0

I have 2D list in python

list = [[9, 2, 7], [9, 7], [2, 7], [1, 0], [0, 5, 4]]

I would like to get union of list items if there occurs any intersection. For example [9, 2, 7], [9, 7], [2, 7] has intersection of more than one digit. The union of this would be [9,2,7].

How can i get the final list as follows in efficient way ?

finalList = [[9,2,7], [0, 1, 5, 4]]

N.B. order of numbers is not important.

World
  • 2,007
  • 7
  • 27
  • 37

6 Answers6

5

Here is a theoretical answer: This is a connected component problem: you build a graph as follows:

  • there is a vertex for each set is the list
  • there is an edge between two sets when they have a common value.

what you want is the union of the connected components of the graph.

hivert
  • 10,579
  • 3
  • 31
  • 56
  • Here is a question before giving a practical answer: how fast do you want this to be ? – hivert Jul 23 '13 at 07:41
  • It seems more useful to me to define the graph in such a way that the vertices are elements of the sublists, and two vertices have an edge between them if they are members of the same sublist. Just finding the edges of the graph with your current definition is expensive. – user2357112 Jul 23 '13 at 07:49
2

You have a graph problem. You want to build connected components in a graph whose vertices are elements of your sublists, and where two vertices have an edge between them if they're elements of the same sublist. You could build an adjacency-list representation of your input and run a graph search algorithm over it, or you could iterate over your input and build disjoint sets. Here's a slightly-modified connected components algorithm I wrote up for a similar question:

import collections

# build an adjacency list representation of your input
graph = collections.defaultdict(set)
for l in input_list:
    if l:
        first = l[0]
        for element in l:
            graph[first].add(element)
            graph[element].add(first)

# breadth-first search the graph to produce the output
output = []
marked = set() # a set of all nodes whose connected component is known
for node in graph:
    if node not in marked:
        # this node is not in any previously seen connected component
        # run a breadth-first search to determine its connected component
        frontier = set([node])
        connected_component = []
        while frontier:
            marked |= frontier
            connected_component.extend(frontier)

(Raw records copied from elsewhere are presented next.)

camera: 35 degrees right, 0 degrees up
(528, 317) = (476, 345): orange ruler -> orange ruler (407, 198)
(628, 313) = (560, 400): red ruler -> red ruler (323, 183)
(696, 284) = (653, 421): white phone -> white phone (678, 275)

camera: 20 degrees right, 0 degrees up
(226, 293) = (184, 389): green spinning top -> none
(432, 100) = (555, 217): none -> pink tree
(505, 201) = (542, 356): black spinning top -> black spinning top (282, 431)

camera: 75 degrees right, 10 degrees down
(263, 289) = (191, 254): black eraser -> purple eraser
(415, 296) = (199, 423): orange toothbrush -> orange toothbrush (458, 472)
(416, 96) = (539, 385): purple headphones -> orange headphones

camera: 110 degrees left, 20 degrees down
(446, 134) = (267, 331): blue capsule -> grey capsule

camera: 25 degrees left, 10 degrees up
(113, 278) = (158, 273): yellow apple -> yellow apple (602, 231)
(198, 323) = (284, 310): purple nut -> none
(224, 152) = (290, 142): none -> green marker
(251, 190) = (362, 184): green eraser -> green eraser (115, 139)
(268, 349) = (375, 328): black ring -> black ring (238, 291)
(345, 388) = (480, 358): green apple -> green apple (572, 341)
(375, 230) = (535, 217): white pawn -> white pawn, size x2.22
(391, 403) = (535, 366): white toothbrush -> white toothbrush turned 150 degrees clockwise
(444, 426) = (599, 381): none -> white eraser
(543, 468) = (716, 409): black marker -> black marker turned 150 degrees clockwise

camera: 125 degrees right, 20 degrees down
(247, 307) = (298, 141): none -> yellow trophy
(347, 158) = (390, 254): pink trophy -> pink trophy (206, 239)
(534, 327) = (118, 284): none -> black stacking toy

            # find all unmarked nodes directly connected to frontier nodes
            # they will form the new frontier
            new_frontier = set()
            for node in frontier:
                new_frontier |= graph[node] - marked
            frontier = new_frontier
        output.append(tuple(connected_component))
Community
  • 1
  • 1
user2357112
  • 260,549
  • 28
  • 431
  • 505
  • 1
    I noticed the code doesn't return a sublist if it consists of only 1 item and is not a member of any other sublist. `[[1, 2], [3]]` returns `[(1, 2)]`. Is it supposed to be like that; are we only interested in the connected components? – RussW Jul 23 '13 at 16:22
  • @RussW: Whoops. The code was originally written for a question where all the sublists were length 2; I forgot to handle the length-1 case when I modified it for variable-length inputs. – user2357112 Jul 23 '13 at 16:33
  • Still brilliant though. – RussW Jul 23 '13 at 16:49
1

Here is an answer without any imports:

def func(L):
    r = []
    cur = set()
    for l in L:
        if not cur:
            cur = set(l)
        if any(i in cur for i in l):
            cur.update(l)
        else:
            r.append(cur)
            cur = set(l)
    r.append(cur)
    while len(r)>1:
        if any(i in r[0] for i in r[-1]):
            r[-1].update(r.pop(0))
        else:
            break
    return r

Using it:

>>> func([[9, 2, 7], [9, 7], [2, 7], [1, 0], [0, 5, 4]])
[set([9, 2, 7]), set([0, 1, 4, 5])]
>>> func([[0],[1],[2],[0,1]])
[set([2]), set([0, 1])]

You can remove the set and return a list of lists by changing r.append(cur) into r.append(list(cur)), but I think it is neater to return sets.

Inbar Rose
  • 41,843
  • 24
  • 85
  • 131
  • Doesn't work. `func([[0],[1],[2],[0,1]]) == [set([0]), set([1]), set([2]), set([0, 1])]`. – user2357112 Jul 23 '13 at 08:08
  • Why is that not a correct result? From what I understand only intersections between neighboring lists are grouped? – Inbar Rose Jul 23 '13 at 08:09
  • I fixed the issue, I didn't initially realize that the lists were supposed to cycle... This is not the most efficient solution, but the logic is simple. – Inbar Rose Jul 23 '13 at 08:41
0

This one uses sets:

>>> l = [[9, 2, 7], [9, 7], [2, 7], [1, 0], [0, 5, 4]]
>>> done = []
>>> while len(done) != len(l):
    start = min([i for i in range(len(l)) if i not in done])
    ref = set(l[start])
    for j in [i for i in range(len(l)) if i not in done]:
        if set(l[j]) & ref:
            done.append(j)
            ref |= set(l[j])
    print ref


set([2, 7, 9])
set([0, 1, 4, 5])
Emmanuel
  • 13,935
  • 12
  • 50
  • 72
0

I propose that you examine each pair of list with itertools

import itertools, numpy

ls_tmp_rmv = []

while True:
    ls_tmp = []

    for s, k in itertools.combinations(lisst, 2):
        if len(set(s).intersection( set(k) )) > 0:

            ls_tmp = ls_tmp + [numpy.unique(s + k).tolist()]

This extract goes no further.